Chicago On the Aisle - Somewhat Recommended
"...Maude is middle-aged, recently fired from her job as a bar tender and living alone in a dumpy trailer decorated with other people’s discarded junk. But one such piece of refuse is a painting that could be an original Jackson Pollock worth millions of dollars. That’s the starting point of Stephen Sachs’ play “Bakersfield Mist,” a two-hander at TimeLine Theatre starring a pair of Chicago’s best actors, who between them cannot bring this half-baked drama to much purpose."
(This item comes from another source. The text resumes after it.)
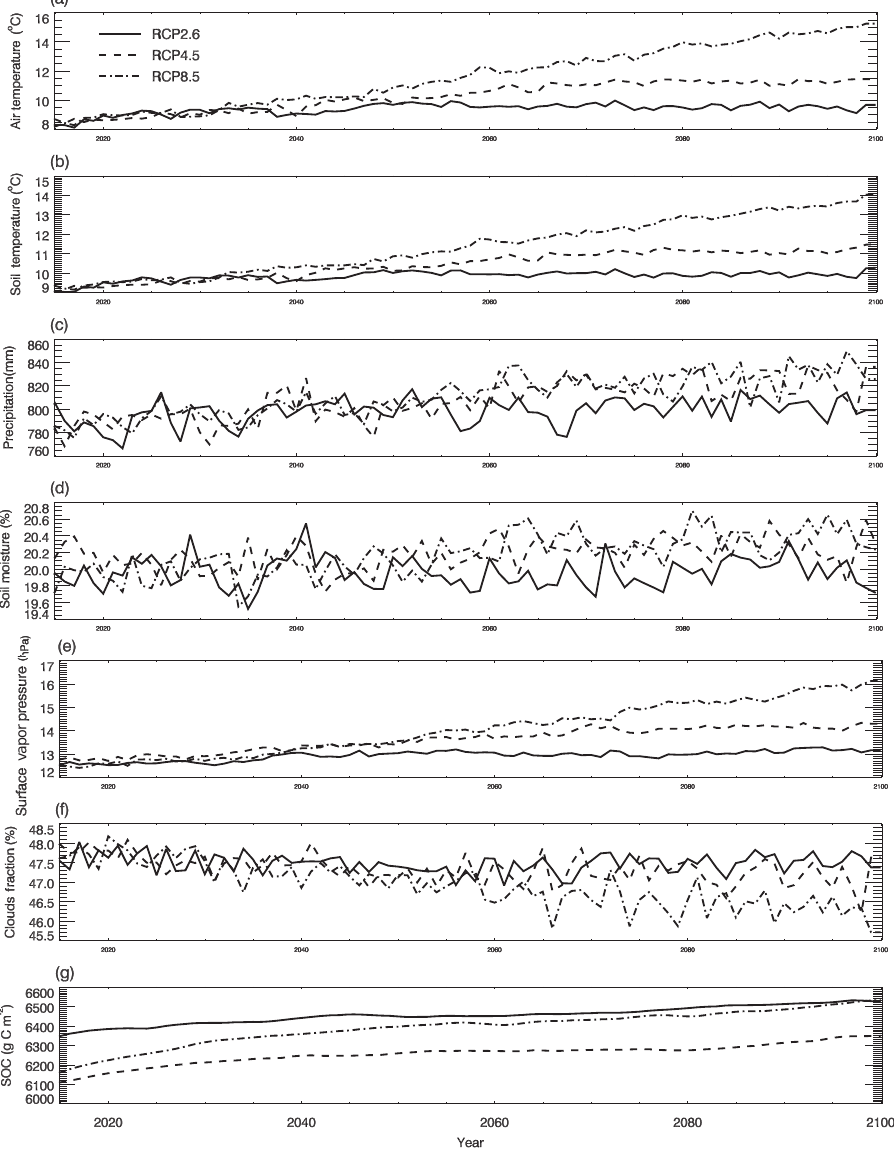
Figure 6. Global land surface (excluding the Antarctic area and ocean area) mean climate from the RCP2.6, RCP4.5 and RCP8.5 data sets and simulated mean soil temperature, moisture and SOC: (a–g) are land surface air temperature ( ◦ C), soil temperature ( ◦ C), precipitation (mm), soil moisture (%), surface water vapor pressure (hpa), cloud fraction (%), and SOC (mgm − 2 ) ,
Stage and Cinema - Highly Recommended
"...Based on an actual story, Bakersfield Mist takes us through a minefield of situational ethics and conditional justice. When Maude cries out “I’m not giving up,” it’s about much more than validating a thrift-shop masterpiece. To Lionel’s amazement this woman possesses “arête,” the Greek word for inner virtue. You can’t put a price on that."
ChicagoCritic - Highly Recommended
"...Watching the fire works between Brooks and Nussbaum is a glorious treat. These two skilled players navigate through Stephen Sachs’ well-constructed script with truthful representations of their gender and their social class. Ultimately, their humanity seeps out. Bakersfield Mist is the first “must see” production of the new theatre season."
Chicago Theatre Review - Highly Recommended
"...What’s real and what’s fake? That question is the crux of this excellent play by Stephen Sachs, launching TimeLine’s 20th season in a Chicago premiere that’ll long be remembered for its intriguing debates about reality and deception, as well as the importance of art in our lives. A chance to witness two magnificent local actors going head-to-head, while trapped within the claustrophobic confines of a trashy mobile home, is must-see. For audiences who prefer their discussions about art to be served up with pigs-in-a-blanket and a shot of whiskey, this is the perfect evening of theatre."
Chicagoland Theater Reviews - Highly Recommended
"...“Bakersfield Mist” raises the questions of what can be called authentic and who has the right to declare what is a masterpiece and what is fake or second rate in art. It’s a subjective matter that is colored by egos, politics, and the difficulty of judging something based on subjective “gut” assessment in the absence of hard evidence. Reputations and fortunes hang in the balance, to be decided by the perceived credibility of the expert. It’s intellectually chewy stuff, made stimulating and entertaining in this concise yet fulfilling play brought to exhilarating life by a pair of terrific performances."
Chicago Theater Beat - Highly Recommended
"...Bakersfield Mist is equal parts comedic and heartbreaking, acknowledging absurdity and cliche without ever descending into either. Both Sachs and Fox, and the actors, walk a fine line: with a less able team, this Chicago premiere could have easily sunk into unlikable stereotypes. Thanks to the playwright and TimeLine, however, Bakersfield Mist makes an odd situation unforgettable, and a situation of opposites, attracting and repelling, a sweet and haunting search for truth."
NewCity Chicago - Somewhat Recommended
"...All art benefits from the context in which it is presented. No doubt, “Bakersfield Mist” benefits from TimeLine’s well-deserved reputation. And yet, as Maude’s potential Pollock demonstrates, context alone does not define value. Like any good work of art, there is plenty to admire about “Bakersfield Mist.” Yet, it did not move me. And if there is a takeaway from “Bakersfield Mist” it is that being moved is the only thing that truly matters."